▸ **Task description**: Using the listing below, count every line that contains the word "hàng"; respond with the count alone.

******

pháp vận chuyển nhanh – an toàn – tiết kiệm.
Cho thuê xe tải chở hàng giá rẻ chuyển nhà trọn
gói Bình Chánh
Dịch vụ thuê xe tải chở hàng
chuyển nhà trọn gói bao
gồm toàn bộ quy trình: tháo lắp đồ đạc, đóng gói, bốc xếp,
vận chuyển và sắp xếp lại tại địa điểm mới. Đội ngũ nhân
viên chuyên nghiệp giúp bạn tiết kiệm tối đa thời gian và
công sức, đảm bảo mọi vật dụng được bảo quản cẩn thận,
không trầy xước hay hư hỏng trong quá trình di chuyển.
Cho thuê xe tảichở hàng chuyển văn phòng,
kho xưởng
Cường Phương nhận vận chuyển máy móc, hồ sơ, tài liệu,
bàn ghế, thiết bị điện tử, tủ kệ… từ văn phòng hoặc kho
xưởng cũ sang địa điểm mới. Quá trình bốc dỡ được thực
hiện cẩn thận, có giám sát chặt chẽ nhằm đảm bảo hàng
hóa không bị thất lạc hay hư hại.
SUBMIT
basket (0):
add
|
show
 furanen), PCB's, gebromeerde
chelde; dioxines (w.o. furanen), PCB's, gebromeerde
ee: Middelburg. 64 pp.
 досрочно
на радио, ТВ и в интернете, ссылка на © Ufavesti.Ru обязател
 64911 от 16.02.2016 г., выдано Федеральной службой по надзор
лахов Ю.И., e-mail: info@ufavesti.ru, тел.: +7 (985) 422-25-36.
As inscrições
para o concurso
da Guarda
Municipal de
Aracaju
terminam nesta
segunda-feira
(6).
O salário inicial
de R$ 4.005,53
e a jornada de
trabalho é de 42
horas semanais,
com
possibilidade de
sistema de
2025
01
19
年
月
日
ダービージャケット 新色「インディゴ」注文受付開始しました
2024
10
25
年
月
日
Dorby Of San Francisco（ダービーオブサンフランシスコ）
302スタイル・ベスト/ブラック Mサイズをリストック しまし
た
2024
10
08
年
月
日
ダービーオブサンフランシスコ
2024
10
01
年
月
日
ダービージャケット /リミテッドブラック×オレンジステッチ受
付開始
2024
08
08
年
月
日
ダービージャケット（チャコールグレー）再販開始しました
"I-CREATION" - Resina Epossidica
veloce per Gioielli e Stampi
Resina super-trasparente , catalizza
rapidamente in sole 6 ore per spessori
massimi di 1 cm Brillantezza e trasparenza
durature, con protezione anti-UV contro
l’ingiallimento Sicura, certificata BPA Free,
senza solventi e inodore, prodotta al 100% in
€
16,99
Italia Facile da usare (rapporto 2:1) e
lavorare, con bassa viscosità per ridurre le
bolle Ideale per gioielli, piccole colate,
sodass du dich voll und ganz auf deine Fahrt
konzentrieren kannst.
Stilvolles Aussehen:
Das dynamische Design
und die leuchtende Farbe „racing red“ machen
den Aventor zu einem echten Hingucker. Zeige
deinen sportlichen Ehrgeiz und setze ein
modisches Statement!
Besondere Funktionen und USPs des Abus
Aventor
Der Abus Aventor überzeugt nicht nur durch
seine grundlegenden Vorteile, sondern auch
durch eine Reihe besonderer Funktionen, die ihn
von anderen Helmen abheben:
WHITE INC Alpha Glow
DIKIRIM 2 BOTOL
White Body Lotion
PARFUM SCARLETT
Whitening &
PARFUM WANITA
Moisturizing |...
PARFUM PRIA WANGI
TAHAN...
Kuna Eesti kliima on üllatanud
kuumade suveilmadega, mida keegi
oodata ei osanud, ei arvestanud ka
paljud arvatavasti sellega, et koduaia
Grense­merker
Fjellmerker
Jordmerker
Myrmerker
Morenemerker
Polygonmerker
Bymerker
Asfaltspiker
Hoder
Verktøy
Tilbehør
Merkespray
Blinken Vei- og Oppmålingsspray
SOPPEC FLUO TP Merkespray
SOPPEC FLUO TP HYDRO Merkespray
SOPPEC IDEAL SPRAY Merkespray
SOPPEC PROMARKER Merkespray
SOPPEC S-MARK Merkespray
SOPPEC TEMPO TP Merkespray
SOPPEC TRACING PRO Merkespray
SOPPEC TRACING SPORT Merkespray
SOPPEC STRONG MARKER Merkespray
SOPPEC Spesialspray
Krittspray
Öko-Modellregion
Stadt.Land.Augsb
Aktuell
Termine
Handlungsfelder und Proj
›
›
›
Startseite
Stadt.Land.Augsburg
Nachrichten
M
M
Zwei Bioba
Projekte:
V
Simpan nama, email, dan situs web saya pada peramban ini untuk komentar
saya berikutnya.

******

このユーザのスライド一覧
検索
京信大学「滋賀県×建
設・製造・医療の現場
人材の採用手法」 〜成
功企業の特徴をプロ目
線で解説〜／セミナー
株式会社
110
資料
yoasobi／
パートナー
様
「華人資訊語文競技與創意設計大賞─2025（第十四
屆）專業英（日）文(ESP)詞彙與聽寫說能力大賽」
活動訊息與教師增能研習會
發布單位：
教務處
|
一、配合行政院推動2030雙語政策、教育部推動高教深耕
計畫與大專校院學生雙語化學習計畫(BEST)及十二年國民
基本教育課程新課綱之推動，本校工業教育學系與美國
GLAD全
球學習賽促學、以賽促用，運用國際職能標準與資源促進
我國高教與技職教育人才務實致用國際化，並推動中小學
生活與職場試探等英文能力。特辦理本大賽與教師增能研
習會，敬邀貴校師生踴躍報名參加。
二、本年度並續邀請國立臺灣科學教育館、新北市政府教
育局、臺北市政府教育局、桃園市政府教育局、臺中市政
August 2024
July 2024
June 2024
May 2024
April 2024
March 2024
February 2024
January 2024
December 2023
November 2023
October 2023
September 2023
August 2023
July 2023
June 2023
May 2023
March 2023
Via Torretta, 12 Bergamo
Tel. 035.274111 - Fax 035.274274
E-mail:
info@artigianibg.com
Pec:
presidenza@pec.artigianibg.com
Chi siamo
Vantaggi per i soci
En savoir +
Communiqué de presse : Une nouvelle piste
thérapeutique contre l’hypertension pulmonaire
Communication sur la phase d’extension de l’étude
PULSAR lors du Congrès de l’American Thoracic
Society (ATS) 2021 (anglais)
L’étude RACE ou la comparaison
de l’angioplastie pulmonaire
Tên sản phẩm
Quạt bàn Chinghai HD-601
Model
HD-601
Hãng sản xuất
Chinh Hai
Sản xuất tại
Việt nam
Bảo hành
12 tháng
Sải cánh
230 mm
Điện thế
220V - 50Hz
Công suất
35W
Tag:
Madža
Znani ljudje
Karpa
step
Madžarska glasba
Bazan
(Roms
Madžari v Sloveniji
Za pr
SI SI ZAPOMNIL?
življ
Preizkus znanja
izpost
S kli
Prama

******

▸ **Task answer**: 4